It all started when I noticed my house plants blossoming when we moved. One plant that I had maintained more than twenty years – living in my parents’ home, in a rented room, in an apartment, then a town house – grew bigger and better in this new space. Two other plants I had bought seven years ago as tributes to my father and best friend, who died within a month of each other, also flourished in this new space. Marveling at their growth, I gleaned new inspiration. I began jotting notes about “Life Lessons from My House Plants,” in December, and shared some of my observations with my supervisor at work. Turns out, she had lots of wonderful stories to tell about her house plants, too!
In a five-minute fun chat at her desk, my supervisor told me about one of her plant that failed despite her best efforts. She and her sister had been on a cruise, and when they returned, they bought Parlor Palms in Florida as souvenirs before heading to their respective home states. They decided to have a contest; see who could grow the plant best. My supervisor thought bigger was better and bought a huge pot for her Parlor Palm. Her plant shriveled and died within a few weeks. Her sister kept hers in a small pot and watched the leaves grow large and wide. My supervisor laughed heartily telling me all about it.
In that brief conversation about our plants, we shared valuable personal insights. She instantly had a better idea of what I treasure – small pleasures. And I suddenly understood her appreciation for good relationships – and, yes – healthy, fun, competition.
Since then, I have sparked similar conversations with other colleagues about the plants on their desks – or the lack thereof. I have enjoyed remarks about my desk plants. One morning, for instance, I was surprised and delighted when one of the guys stopped by my cubicle with advice for my Heart-Leaf Philodendron. Showing a photo of the Philodendron decorating his office in another building, he explained why he loves this plant. It’s a love that stems back to the grandmother and aunts who helped raise him, he said. They grew this plant in their home. Looking closely at the roots crowded in the small glass vase on my desk, he suggested my plant really needs a bigger pot. I should dry out the dirt, shake the plant loose from the vase, and put it in something bigger, he said. I could only see having to break the glass vase to set the roots free, and I wasn’t ready to break it. If he asks again, I will explain why I didn’t heed his advice. That’s another fun conversation just waiting to happen.

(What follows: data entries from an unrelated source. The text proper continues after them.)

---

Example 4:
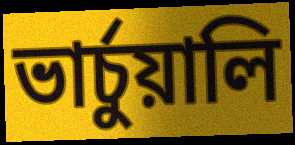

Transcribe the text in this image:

ভার্চুয়ালি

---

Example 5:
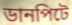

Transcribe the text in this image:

ডানপিটে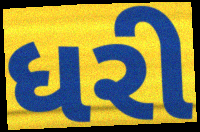
ધરી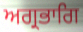
ਅਗ੍ਰਭਾਗਿ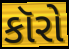
કૉરો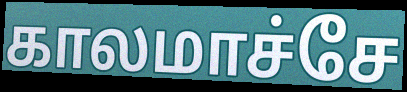
காலமாச்சேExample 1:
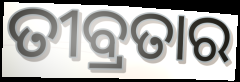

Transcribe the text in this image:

ତୀବ୍ରତାର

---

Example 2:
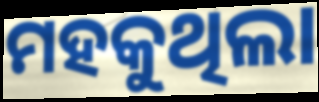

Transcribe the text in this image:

ମହକୁଥିଲା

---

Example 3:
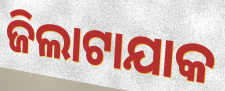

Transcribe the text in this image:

ଜିଲାଟାଯାକ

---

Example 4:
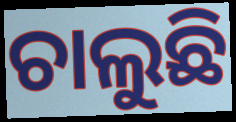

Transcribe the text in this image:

ଚାଲୁଛି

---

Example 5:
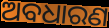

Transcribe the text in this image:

ଅବଧାରଣ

A two-minute chat about your colleagues’ desk plants can help your working relationships flourish. You will learn who you can trust to water your plants when you are away, and who trusts you to care of theirs. You may learn his/her thought processes just by listening to the narratives offered about the plants. But, besides being delightful little conversation pieces, plants offer several other benefits in the work place, according to experts (which I am not!). Sharing my observations and delights about office plants (and hopefully yours too!) in the upcoming weeks, we will discuss some of the benefits of keeping this leafy-flowery friends nearby.
We’d love to hear from you about your office plant – why you chose it, what good it has done, etc. Did you have to ditch an office plant because it made your co-worker sneeze? Feel free to share your stories in the comments box below. Or simply send a photo. Snap. Send. Done.

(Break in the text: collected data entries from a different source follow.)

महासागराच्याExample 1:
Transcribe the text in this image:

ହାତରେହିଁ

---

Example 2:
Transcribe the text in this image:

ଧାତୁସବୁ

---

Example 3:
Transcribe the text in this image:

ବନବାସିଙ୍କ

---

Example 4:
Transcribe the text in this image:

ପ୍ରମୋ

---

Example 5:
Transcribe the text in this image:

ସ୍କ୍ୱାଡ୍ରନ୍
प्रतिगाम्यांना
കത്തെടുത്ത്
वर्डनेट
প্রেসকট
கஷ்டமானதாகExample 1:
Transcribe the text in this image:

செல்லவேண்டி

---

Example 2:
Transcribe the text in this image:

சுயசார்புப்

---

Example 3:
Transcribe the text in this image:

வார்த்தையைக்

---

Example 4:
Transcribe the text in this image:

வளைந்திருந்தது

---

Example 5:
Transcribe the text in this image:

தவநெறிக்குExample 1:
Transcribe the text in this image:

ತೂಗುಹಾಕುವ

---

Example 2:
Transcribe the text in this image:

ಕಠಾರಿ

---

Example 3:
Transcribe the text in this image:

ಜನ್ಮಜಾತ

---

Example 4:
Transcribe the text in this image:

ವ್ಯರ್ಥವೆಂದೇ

Sonsyrea Tate Montgomery is part of the GovLoop Featured Blogger program, where we feature blog posts by government voices from all across the country (and world!). To see more Featured Blogger posts, click here.
I have several office plants, 12 to be exact, I just love plants. My love for plants came from my parents both really, but mostly my father. He had a nursery and I would go and help him water and transplant the smaller plants that were sometimes started from seed to place them into larger pots. It was a great serene experience for me, I loved it. My favorite plant in the greenhouse “nursery” was a cute little fern that would shy away and close up when you touched it I don’t remember it’s proper name but I loved it because it was unique. It would be my first plant to check on when I got to the nursery so I could see it opened up before anyone else could touch it and caused it to close up and I wanted to see how beautiful it looked before it closed up. It’s much like people, there are beautiful people with great potential and can add so much to an environment (work place), but some easily close up don’t contribute because they allow others to cause them to close up and not add to their environment (or work place). I love plants and I appreciate your blog about the leafy part of life. 🙂 Thanks for sharing.
Thanks Ann! I’m sharing your story again in this week’s blog. Look for it tomorrow.
I inherited my plant when my co-worker/friend retired. It has grown but also leaves have died and I though that the whole plant would die. But, it did not! It has taught me a lesson that things may look bleak but keep on watering, feeding and have hope, things may turn around! My plant is thriving and growing now.
Thanks Alisha! My mother-in-love and I had a conversation about our discovery of this lesson with our plants!
WOW!!! I ABSOLUTELY LOVE THIS ARTICLE!!! THANK YOU FOR SHARING!! Relationships are SO important to the Effective Moving of everything that takes place in the world. As we have all seen within our own little world, without good relationships, families, friendships, churches, communities, even government (local, state, federal), struggle to prosper in good measure that is pressed down, shaken together, and overflowing with Love, Happiness, Joy, Peace, and emotional wellness. Indeed they are difficult to start and maintain, but the efforts received are…Priceless!!